Every six months or so, as I drive along the main drag pre-dawn, the siren call of dough deep-fried in artery-clogging fats and coated with sugar reaches out to ensnare me, and ever so guiltily I wheel in for a couple of glazed donuts.

For the longest time, the tab was one buck — 50 cents each. Today, it was $1.20, a 20 percent increase (there was not, alas, a corresponding increase in the size of the donuts).

Now granted, a 20-cent boost in the price of two donuts spread over the six months between cravings ain't a budget-buster.

But while I was conditioned to automatically forking over a dollar bill for my biannual lapse into sinfulness, in a transaction that was neat and even, now I'll have to cough up another 20 cents … and that just may be the added psychological restraint that keeps me on the wagon.

I'm sure the donut seller could cite the huge increase in the cost of flour and other inputs as justification for the price hike, a microcosmic representation of what the U.S. food consumer has been confronted with at every turn for the past couple of years — price escalation seemingly of a magnitude equivalent to the oil/energy sector.

Everything from Oreos to chicken to broccoli to bacon either saw significant price increases or less product in the package (i.e., 12 ounces of bacon as a “pound”) or both.

Food prices at the nation's grocery stores rose by a whopping 6.6 percent in 2008, according to the Department of Labor (baked goods and cereals led the list, up 11.7 percent).
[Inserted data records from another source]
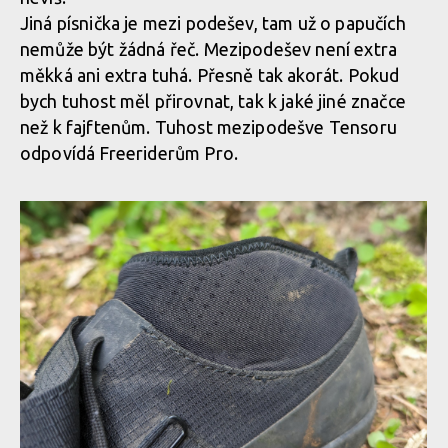
Jiná písnička je mezi podešev, tam už o papučích
nemůže být žádná řeč. Mezipodešev není extra
měkká ani extra tuhá. Přesně tak akorát. Pokud
bych tuhost měl přirovnat, tak k jaké jiné značce
než k fajftenům. Tuhost mezipodešve Tensoru
odpovídá Freeriderům Pro.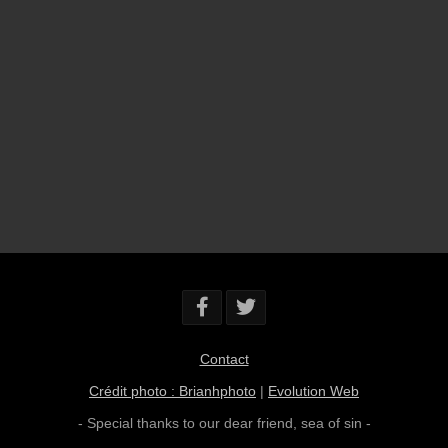
Contact
Crédit photo : Brianhphoto
|
Evolution Web
- Special thanks to our dear friend,
sea of sin
-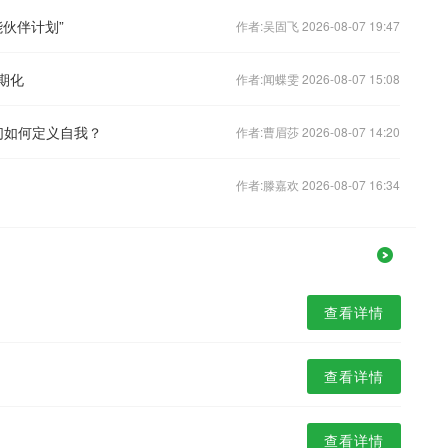
伙伴计划”
作者:吴固飞 2026-08-07 19:47
期化
作者:闻蝶雯 2026-08-07 15:08
们如何定义自我？
作者:曹眉莎 2026-08-07 14:20
作者:滕嘉欢 2026-08-07 16:34
查看详情
查看详情
查看详情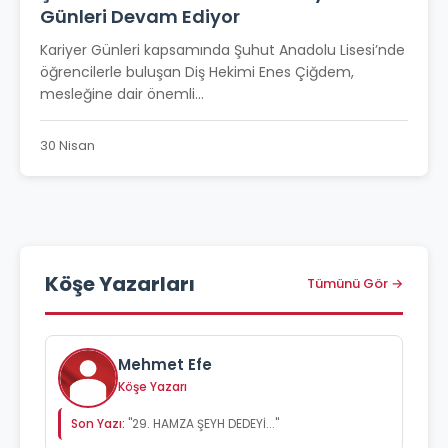
Günleri Devam Ediyor
Kariyer Günleri kapsamında Şuhut Anadolu Lisesi’nde
öğrencilerle buluşan Diş Hekimi Enes Çiğdem,
mesleğine dair önemli...
30 Nisan
Köşe Yazarları
Tümünü Gör →
Mehmet Efe
Köşe Yazarı
Son Yazı:
"29. HAMZA ŞEYH DEDEYİ..."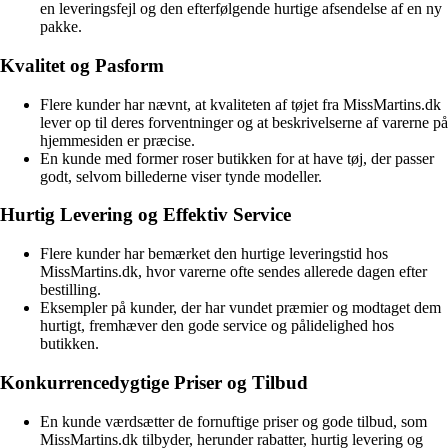
en leveringsfejl og den efterfølgende hurtige afsendelse af en ny
pakke.
Kvalitet og Pasform
Flere kunder har nævnt, at kvaliteten af tøjet fra MissMartins.dk
lever op til deres forventninger og at beskrivelserne af varerne på
hjemmesiden er præcise.
En kunde med former roser butikken for at have tøj, der passer
godt, selvom billederne viser tynde modeller.
Hurtig Levering og Effektiv Service
Flere kunder har bemærket den hurtige leveringstid hos
MissMartins.dk, hvor varerne ofte sendes allerede dagen efter
bestilling.
Eksempler på kunder, der har vundet præmier og modtaget dem
hurtigt, fremhæver den gode service og pålidelighed hos
butikken.
Konkurrencedygtige Priser og Tilbud
En kunde værdsætter de fornuftige priser og gode tilbud, som
MissMartins.dk tilbyder, herunder rabatter, hurtig levering og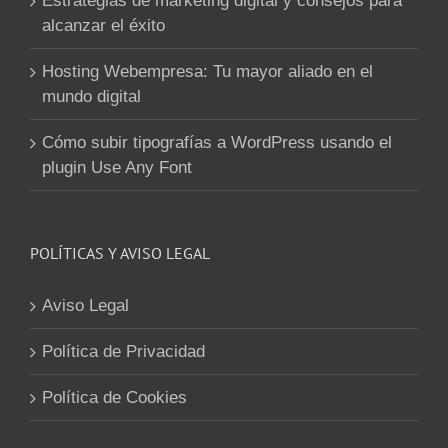
Estrategias de marketing digital y consejos para
alcanzar el éxito
Hosting Webempresa: Tu mayor aliado en el
mundo digital
Cómo subir tipografías a WordPress usando el
plugin Use Any Font
POLÍTICAS Y AVISO LEGAL
Aviso Legal
Política de Privacidad
Política de Cookies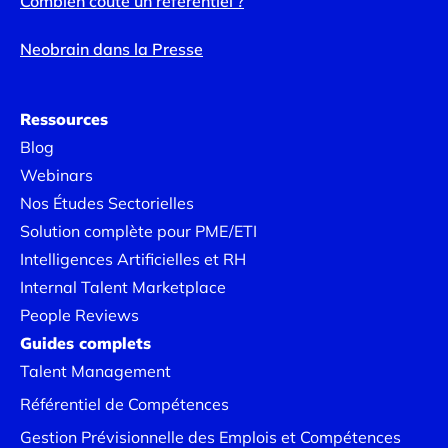
Combien coûte un référentiel ?
Neobrain dans la Presse
Ressources
Blog
Webinars
Nos Études Sectorielles
Solution complète pour PME/ETI
Intelligences Artificielles et RH
Internal Talent Marketplace
People Reviews
Guides complets
Talent Management
Référentiel de Compétences
Gestion Prévisionnelle des Emplois et Compétences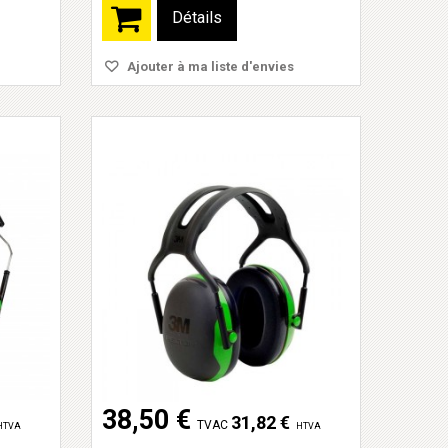
Détails
Ajouter à ma liste d'envies
38,50 €
31,82 €
TVAC
HTVA
HTVA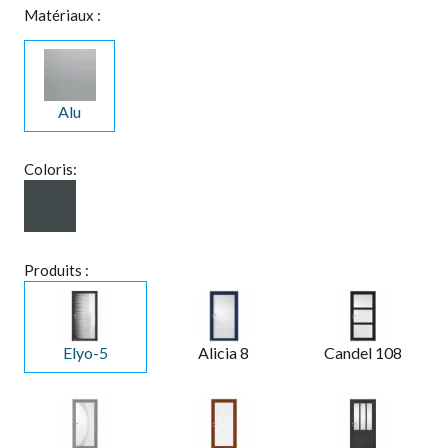
Matériaux :
Alu
Coloris:
Produits :
Elyo-5
Alicia 8
Candel 108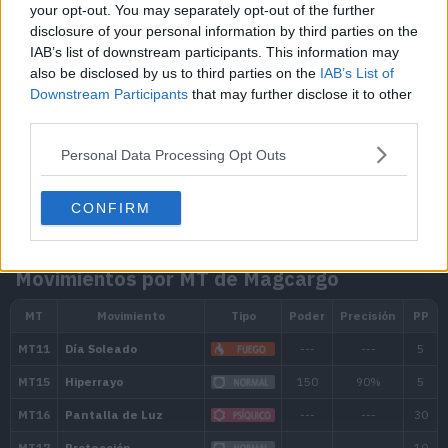
your opt-out. You may separately opt-out of the further
disclosure of your personal information by third parties on the
IAB’s list of downstream participants. This information may
also be disclosed by us to third parties on the
IAB’s List of
Downstream Participants
that may further disclose it to other
third parties.
Personal Data Processing Opt Outs
CONFIRM
Movimientos por MT de Magcargo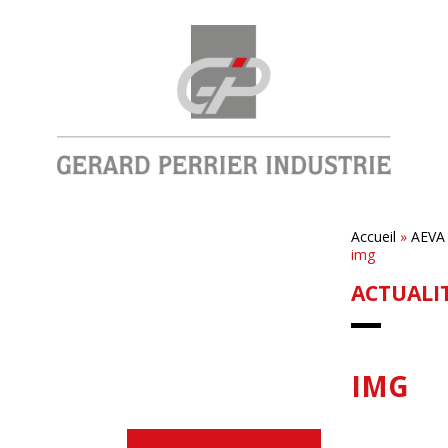
Accueil
»
AEVA 
img
ACTUALI
IMG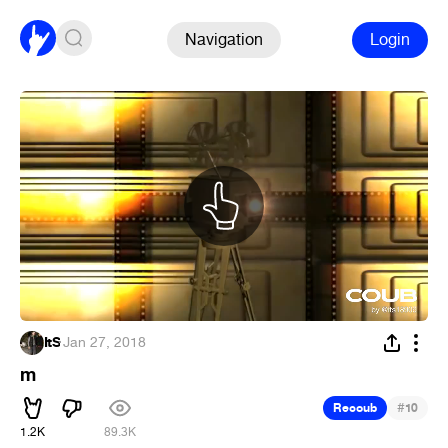
Navigation
Login
ItS
·
Jan 27, 2018
m
#
Recoub
10
1.2K
89.3K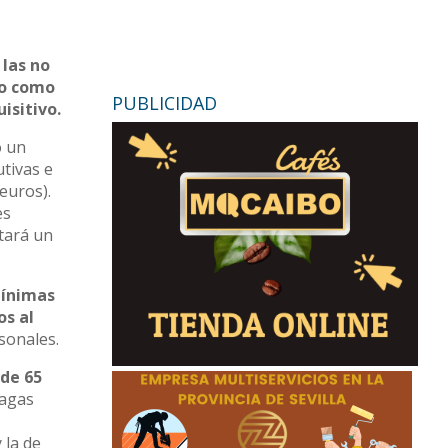
 las no
lo como
PUBLICIDAD
isitivo.
o un
tivas e
euros).
es
tará un
mínimas
s al
rsonales.
 de 65
pagas
 la de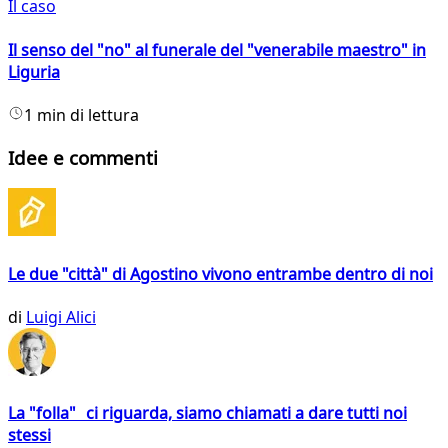
Il caso
Il senso del "no" al funerale del "venerabile maestro" in
Liguria
1 min di lettura
Idee e commenti
Le due "città" di Agostino vivono entrambe dentro di noi
di
Luigi Alici
La "folla" ci riguarda, siamo chiamati a dare tutti noi
stessi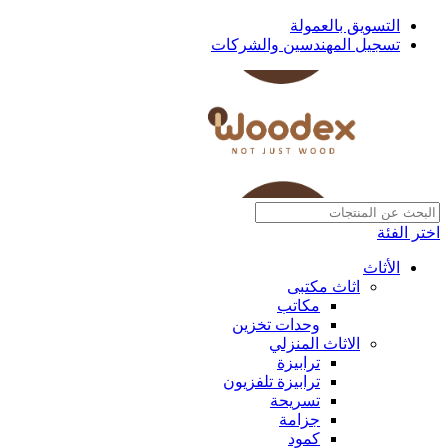
التسويق بالعمولة
تسجيل المهندسين والشركات
اختر الفئة
الأثاث
اثاث مكتبى
مكاتب
وحدات تخزين
الاثاث المنزلي
ترابيزة
ترابيزة تلفزيون
تسريحة
جزامة
كمود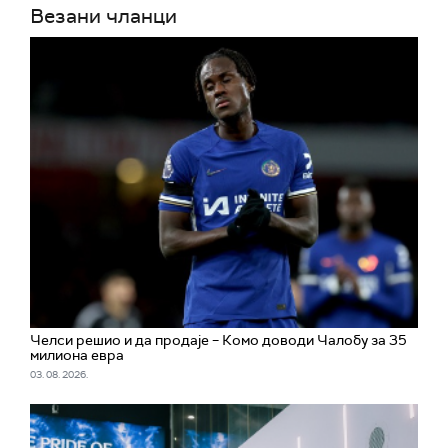
Везани чланци
Челси решио и да продаје – Комо доводи Чалобу за 35
милиона евра
03. 08. 2026.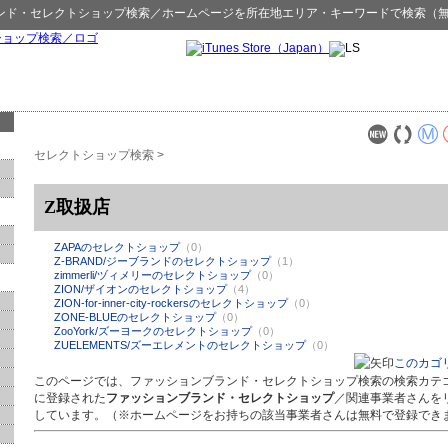
ンド・セレクトショップ検索
／ホームページを所在地エリア・キーワードで検索（
セレクトショップ検索
>
Z取扱店
ZAPAのセレクトショップ
（0）
Z-BRAND/ジーブランドのセレクトショップ
（1）
zimmerli/ヅィメリーのセレクトショップ
（0）
ZION/ザイオンのセレクトショップ
（4）
ZION-for-inner-city-rockersのセレクトショップ
（0）
ZONE-BLUEのセレクトショップ
（0）
ZooYork/ズーヨークのセレクトショップ
（0）
ZUELEMENTS/ズーエレメントのセレクトショップ
（0）
このカゴ
このページでは、ファッションブランド・セレクトショップ検索の検索カテ
に登録された
ファッションブランド・セレクトショップ
／関連事業者さんを
しています。（※ホームページをお持ちの該当事業者さんは無料で登録でき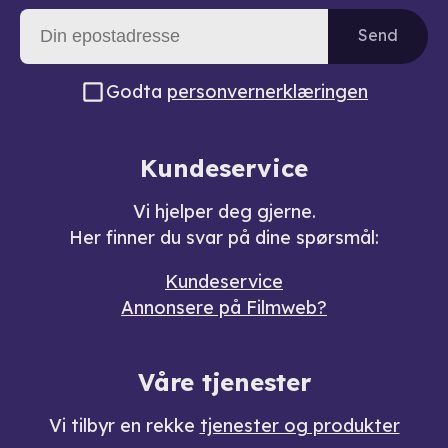
Send
Godta
personvernerklæringen
Kundeservice
Vi hjelper deg gjerne.
Her finner du svar på dine spørsmål:
Kundeservice
Annonsere på Filmweb?
Våre tjenester
Vi tilbyr en rekke
tjenester og produkter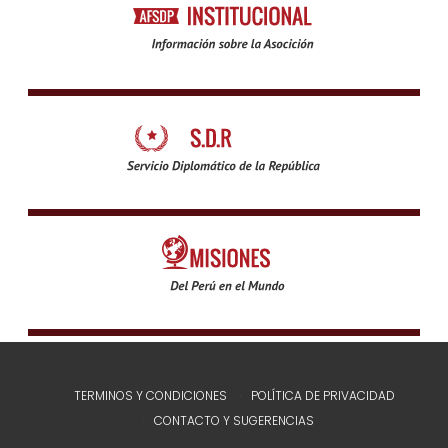
TERMINOS Y CONDICIONES
POLÍTICA DE PRIVACIDAD
CONTACTO Y SUGERENCIAS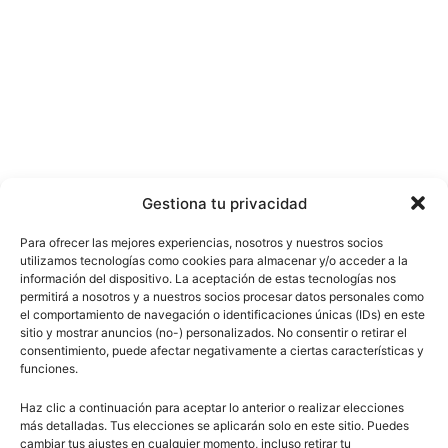
Gestiona tu privacidad
Para ofrecer las mejores experiencias, nosotros y nuestros socios
utilizamos tecnologías como cookies para almacenar y/o acceder a la
información del dispositivo. La aceptación de estas tecnologías nos
permitirá a nosotros y a nuestros socios procesar datos personales como
el comportamiento de navegación o identificaciones únicas (IDs) en este
sitio y mostrar anuncios (no-) personalizados. No consentir o retirar el
consentimiento, puede afectar negativamente a ciertas características y
funciones.
Haz clic a continuación para aceptar lo anterior o realizar elecciones
más detalladas. Tus elecciones se aplicarán solo en este sitio. Puedes
cambiar tus ajustes en cualquier momento, incluso retirar tu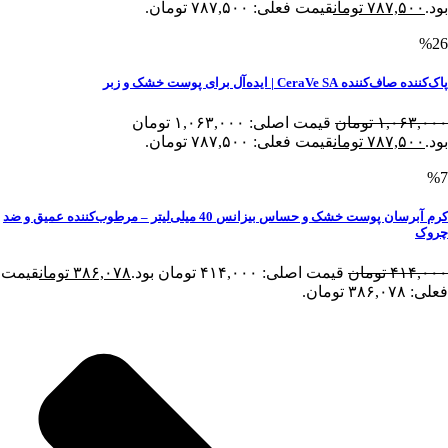
بود.
۷۸۷,۵۰۰
تومان
قیمت فعلی: ۷۸۷,۵۰۰ تومان.
%26
پاک‌کننده صاف‌کننده CeraVe SA | ایده‌آل برای پوست خشک و زبر
۱,۰۶۳,۰۰۰
تومان
قیمت اصلی: ۱,۰۶۳,۰۰۰ تومان
بود.
۷۸۷,۵۰۰
تومان
قیمت فعلی: ۷۸۷,۵۰۰ تومان.
%7
کرم آبرسان پوست خشک و حساس بیزانس 40 میلی‌لیتر – مرطوب‌کننده عمیق و ضد
چروک
۴۱۴,۰۰۰
تومان
قیمت اصلی: ۴۱۴,۰۰۰ تومان بود.
۳۸۶,۰۷۸
تومان
قیمت
فعلی: ۳۸۶,۰۷۸ تومان.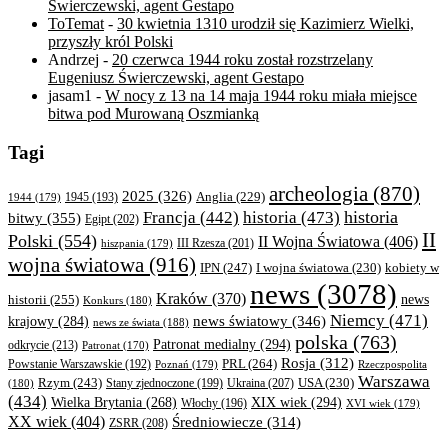
Świerczewski, agent Gestapo
ToTemat
-
30 kwietnia 1310 urodził się Kazimierz Wielki,
przyszły król Polski
Andrzej
-
20 czerwca 1944 roku został rozstrzelany
Eugeniusz Świerczewski, agent Gestapo
jasam1
-
W nocy z 13 na 14 maja 1944 roku miała miejsce
bitwa pod Murowaną Oszmianką
Tagi
archeologia
(870)
2025
(326)
Anglia
(229)
1944
(179)
1945
(193)
historia
Francja
(442)
historia
(473)
bitwy
(355)
Egipt
(202)
II
Polski
(554)
II Wojna Światowa
(406)
III Rzesza
(201)
hiszpania
(179)
wojna światowa
(916)
IPN
(247)
kobiety w
I wojna światowa
(230)
news
(3078)
Kraków
(370)
historii
(255)
news
Konkurs
(180)
Niemcy
(471)
news światowy
(346)
krajowy
(284)
news ze świata
(188)
polska
(763)
Patronat medialny
(294)
odkrycie
(213)
Patronat
(170)
Rosja
(312)
PRL
(264)
Powstanie Warszawskie
(192)
Poznań
(179)
Rzeczpospolita
Warszawa
Rzym
(243)
Ukraina
(207)
USA
(230)
(180)
Stany zjednoczone
(199)
(434)
XIX wiek
(294)
Wielka Brytania
(268)
Włochy
(196)
XVI wiek
(179)
XX wiek
(404)
Średniowiecze
(314)
ZSRR
(208)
It was the largest increase in nearly 30 years, coming on top of a 5.6 percent increase in 2007. By contrast, the 2006 increase was 1.4 percent.

Big Food was quick to attribute the increase to higher energy costs in all the steps along the pipeline from farm to supermarket shelf; record or near-record prices for corn, wheat, rice, and soybeans; and the government-mandated increase in ethanol production and usage.

But while they were spending millions on PR and lobbying campaigns in an attempt to portray ethanol and higher crop prices as villains, they were racking up quarterly profit increases of 37 percent, 61 percent, 72 percent, etc.

The CEO of one major food company noted that “in 2008, we made progress in several important areas, most notably pricing.” Another reported that higher retail food prices “have so far helped keep (our) profits safe from the higher costs” of commodities/inputs.

So, though their costs were indeed increasing, they were able not only to insulate themselves by raising the prices for their products, they were able to rack up substantial profits in the process.

Interestingly, while oil prices have fallen precipitously in the wake of the global financial meltdown, and major commodity prices are significantly below year-ago levels, supermarket food prices have not declined.

Some industry analysts expect food sector inflation to ease somewhat this year — but that won't do anything to offset the ongoing impact of the 12.2 percent increase consumers have been hit with the past two years.